## Extract
*** Begin section ***
When switching servers breaks code: a WordPress mystery

Earlier this week I launched a brand new WordPress site for a long-time client. Break out the champagne! But of course it’s never that simple, is it?

The client’s live server is a newly configured VPS running Ubuntu 16.04 LTS and PHP 7.0; meanwhile, our staging server is still chugging away on Ubuntu 14.04 LTS and PHP 5.5. So, clearly, a difference there. But I was pleased to find that, for the most part, the site functions perfectly on the new server.

But then the client discovered a problem: on one page, content from a custom post type query wasn’t displaying.

Here’s a short version of the pertinent code:

$people = new WP_Query(array(
  ‘order’ => ‘ASC’,
  ‘orderby’ => ‘menu_order’,
  ‘posts_per_page’ => -1,
  ‘post_type’ => ‘person’,
));

if ($people->have_posts()) {
  while ($people->have_posts()) {
    $people->the_post();
    ?>
    <article>

      <header><h2><?php the_title(); ?></h2></header>
      <div><?php the_content(); ?></div>

    </article>
    <?php
  }
}

Strangely, the_title() was working fine, but the_content() wasn’t. It had been — still is, in fact — working on our staging server, all other things within the WordPress context being equal. (Identical, up-to-date versions of the theme files and all plugins, and WP itself.) And the client confirmed that the content was present in WP admin.

I found, confusingly, that get_the_content() works, even though the_content() doesn’t. But of course you don’t get all of the proper formatting (like paragraph breaks) without some WP filters that the_content() applies, so I tried this:

<?php echo apply_filters(‘the_content’, get_the_content()); ?>

Still didn’t work. After a bit more research I was reminded that the pertinent function that filter runs is wpautop(), so I just called that directly:

<?php echo wpautop(get_the_content()); ?>

Now I have the content displaying nicely, but this is clumsy and I really do not get what might be different. I know the new server is running PHP 7.0 and our staging server is running PHP 5.5… but I’m struggling to understand what kind of changes in PHP could cause this specific problem.

Since get_the_content() works, and the_content() doesn’t, the problem has to lie in something that’s happening with the filters on the_content(). Why? Because the_content() calls get_the_content() right up front. In fact, there’s not a lot to the_content() at all. This function lives in wp-includes/post-template.php (beginning at line 230 in WP 4.6). Here it is in its entirety (reformatted slightly for presentation here):

function the_content( $more_link_text = null, $strip_teaser = false) {
  $content = get_the_content( $more_link_text, $strip_teaser );

  /**
  * Filters the post content.
*** End section ***
## Exercise tasks
1: In the WordPress post, which PHP version does the staging server run?
2: Give back the WordPress post word for word, between "I found, confusingly, that" and "this specific problem.", inclusive.

## The data
*** Begin section ***
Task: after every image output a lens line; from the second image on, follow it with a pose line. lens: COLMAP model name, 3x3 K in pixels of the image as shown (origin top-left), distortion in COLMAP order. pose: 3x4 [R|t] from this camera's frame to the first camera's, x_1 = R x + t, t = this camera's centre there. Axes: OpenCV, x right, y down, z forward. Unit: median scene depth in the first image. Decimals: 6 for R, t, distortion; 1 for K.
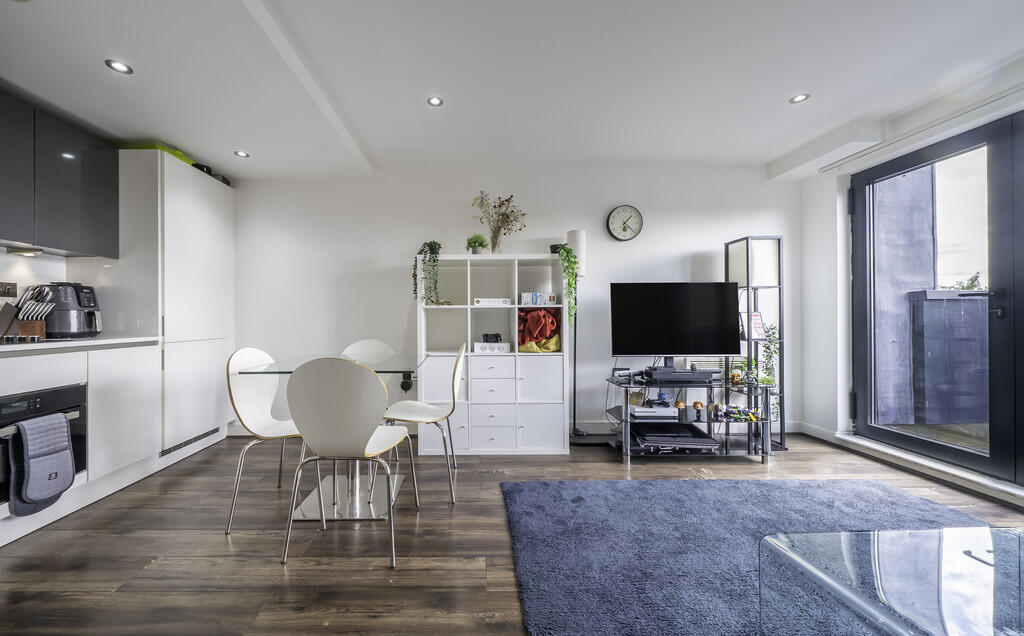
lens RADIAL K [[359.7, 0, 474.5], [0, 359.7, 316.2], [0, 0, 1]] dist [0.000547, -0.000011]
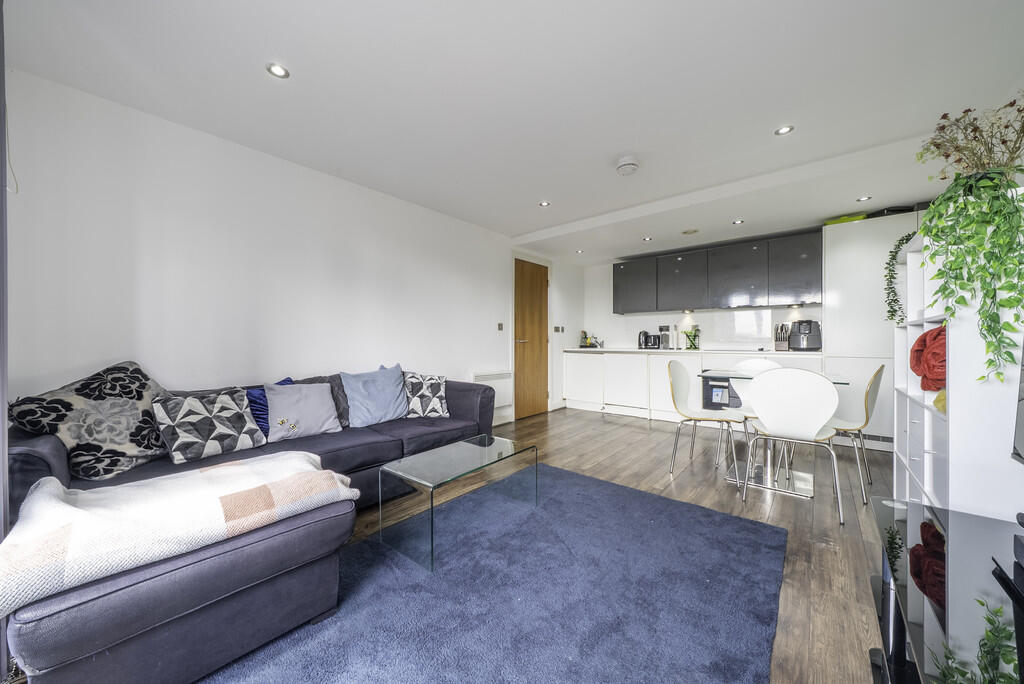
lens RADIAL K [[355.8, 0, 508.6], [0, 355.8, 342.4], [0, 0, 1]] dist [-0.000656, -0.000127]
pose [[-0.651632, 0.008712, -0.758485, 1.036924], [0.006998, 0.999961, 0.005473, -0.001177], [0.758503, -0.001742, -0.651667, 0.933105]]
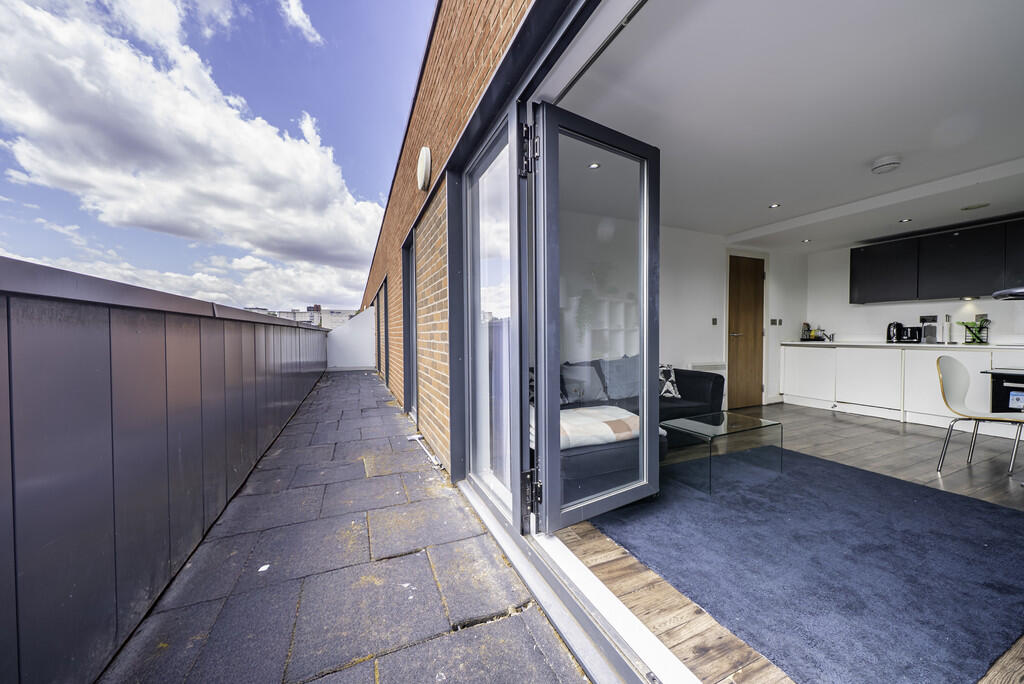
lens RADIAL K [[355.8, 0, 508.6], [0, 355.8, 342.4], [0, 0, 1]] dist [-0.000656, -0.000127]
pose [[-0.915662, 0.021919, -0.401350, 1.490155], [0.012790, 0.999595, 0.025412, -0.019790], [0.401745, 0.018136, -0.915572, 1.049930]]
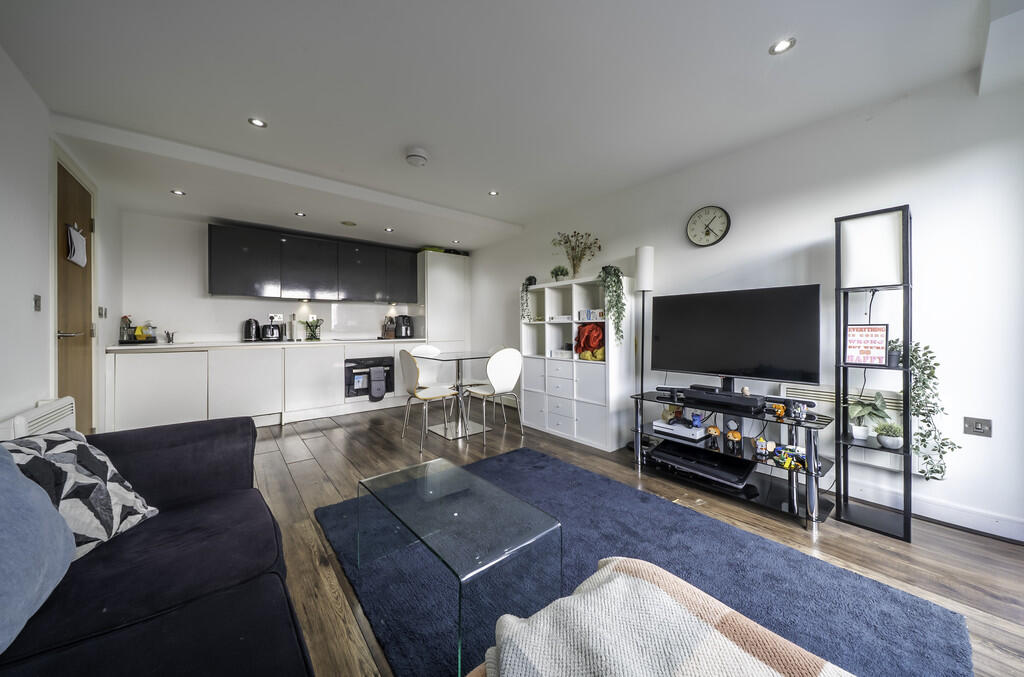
*** End section ***
## Solutions
1: PHP 5.5

2:
I found, confusingly, that get_the_content() works, even though the_content() doesn’t. But of course you don’t get all of the proper formatting (like paragraph breaks) without some WP filters that the_content() applies, so I tried this:

<?php echo apply_filters(‘the_content’, get_the_content()); ?>

Still didn’t work. After a bit more research I was reminded that the pertinent function that filter runs is wpautop(), so I just called that directly:

<?php echo wpautop(get_the_content()); ?>

Now I have the content displaying nicely, but this is clumsy and I really do not get what might be different. I know the new server is running PHP 7.0 and our staging server is running PHP 5.5… but I’m struggling to understand what kind of changes in PHP could cause this specific problem.